> To do
A. In the post about psychiatric care below, turn the paragraph that begins "Anyway, about a year ago" into a short bulleted list that keeps its main facts.
B. Using the post about psychiatric care below, answer yes or no to whether each statement agrees with it, quoting the deciding words for each: (i) The writer spent six and a half years in a community residence. (ii) The writer was personally made to clean a bathroom with soap and a toothbrush. (iii) The reporter had covered her beat for a long time.

> Document excerpt

    I know I obsess about stuff like this and have done so, at times, for ten to fifteen hours a day. I know, despite what Barbara says, that such 'dwelling on the past' doesn't get me anywhere. But this is not a cognitive deficiency or any of the other bugbears that such professionals tend to believe it is. Basically, if you are a "good", "compliant", "obedient" patient, you get rewarded; if you question things or raise issues that they do not want to hear, you are punished, sometimes absurdly so. None of the treators at the clinic I've been going to for five years wanted to hear about my six and a half years in a community residence,  where typical punishments for a "bad attitude" amounted to things like being forced to clean a bathroom with soap and a toothbrush.  Yeah, I'm not joking. The originator of this particular punishment was a Harvard graduate in psychology (the victim was my roommate in this case, not me). And the residence itself received a glowing writeup in a major local paper  which consistently refused to look at the nastiness before their eyes. I guess it was enough that things "seemed okay" and that everything was kept spic and span...

    Anyway, about a year ago, I had an interview with a reporter from the same newspaper. I thought, since this reporter seemed very warm, honest, open and intelligent, that I could tell her about some of the negative aspects of the system she was reporting on - a beat she was actually new to. She asked me about my background and I told her that I had been a Magna Cum Laude graduate of a Most Competitive College, that I had exhibited my artwork and was a member of several internet high-iq societies. Then she asked me my diagnoses.  I gave her a very careful, reasoned explanation of what these diagnoses mean in theory and practice which it seemed,  she had absorbed.  Then it turned out, in a rather large article which resulted - which once again, completely ignored the psychological brutality of a lot of lovely treatment facilities (connections which I had given her by the way, and whose pros and cons I had fully evaluated)- she simply reported as a "fact" out of context that I had had ten diagnoses.  Boy, must have done wonders for my image in a fairly conservative county, not that anybody cares about such niceties..You look "guilty", you're among "guilty" people, now go clean your room!!     After all , isn't that the most important thing in the life of a psych patient -whether he or she keeps his or her room clean???

> Given entries
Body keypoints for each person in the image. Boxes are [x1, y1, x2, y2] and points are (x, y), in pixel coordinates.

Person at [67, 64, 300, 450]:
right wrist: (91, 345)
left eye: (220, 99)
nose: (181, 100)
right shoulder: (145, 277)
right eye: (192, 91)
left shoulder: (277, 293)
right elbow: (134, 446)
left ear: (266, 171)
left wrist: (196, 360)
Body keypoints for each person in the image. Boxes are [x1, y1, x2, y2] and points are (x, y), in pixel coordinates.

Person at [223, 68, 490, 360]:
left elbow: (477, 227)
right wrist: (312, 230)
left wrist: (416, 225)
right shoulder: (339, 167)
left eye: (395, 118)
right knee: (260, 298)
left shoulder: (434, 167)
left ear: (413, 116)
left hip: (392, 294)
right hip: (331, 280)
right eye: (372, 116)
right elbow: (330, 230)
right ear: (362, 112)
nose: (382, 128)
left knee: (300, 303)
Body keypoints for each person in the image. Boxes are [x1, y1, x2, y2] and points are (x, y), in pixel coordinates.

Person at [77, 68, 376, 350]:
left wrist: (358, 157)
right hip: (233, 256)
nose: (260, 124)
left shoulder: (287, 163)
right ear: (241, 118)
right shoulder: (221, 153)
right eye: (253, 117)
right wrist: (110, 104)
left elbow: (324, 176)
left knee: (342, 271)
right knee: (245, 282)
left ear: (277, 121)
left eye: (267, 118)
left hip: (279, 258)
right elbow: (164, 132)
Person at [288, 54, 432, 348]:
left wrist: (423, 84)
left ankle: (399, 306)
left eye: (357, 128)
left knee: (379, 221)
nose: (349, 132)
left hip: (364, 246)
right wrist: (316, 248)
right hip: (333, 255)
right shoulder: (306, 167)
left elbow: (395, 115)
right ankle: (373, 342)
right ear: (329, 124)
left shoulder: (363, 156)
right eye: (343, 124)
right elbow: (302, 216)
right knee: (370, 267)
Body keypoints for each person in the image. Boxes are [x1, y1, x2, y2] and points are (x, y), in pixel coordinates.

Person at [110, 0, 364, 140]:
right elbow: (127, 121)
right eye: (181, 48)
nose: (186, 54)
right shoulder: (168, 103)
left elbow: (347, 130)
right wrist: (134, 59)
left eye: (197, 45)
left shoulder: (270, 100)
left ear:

> Answers in order
A.
- About a year ago, a reporter from the same newspaper interviewed the writer. She was new to the beat she was reporting on.
- She seemed warm, honest, open and intelligent, so the writer told her about some negative aspects of that system.
- When she asked about background, the writer mentioned being a Magna Cum Laude graduate of a Most Competitive College. The writer also mentioned exhibiting artwork and belonging to several internet high-IQ societies.
- When she asked about diagnoses, the writer gave a careful, reasoned explanation of what they mean in theory and practice.
- The large article that followed ignored the psychological brutality of many treatment facilities. This was despite the connections the writer had given her and the pros and cons the writer had fully evaluated.
- Instead, the article reported out of context, as a "fact," that the writer had had ten diagnoses. The writer says this hurt their image in a fairly conservative county.

B.
(i) Yes: "my six and a half years in a community residence"
(ii) No: "the victim was my roommate in this case, not me"
(iii) No: "a beat she was actually new to"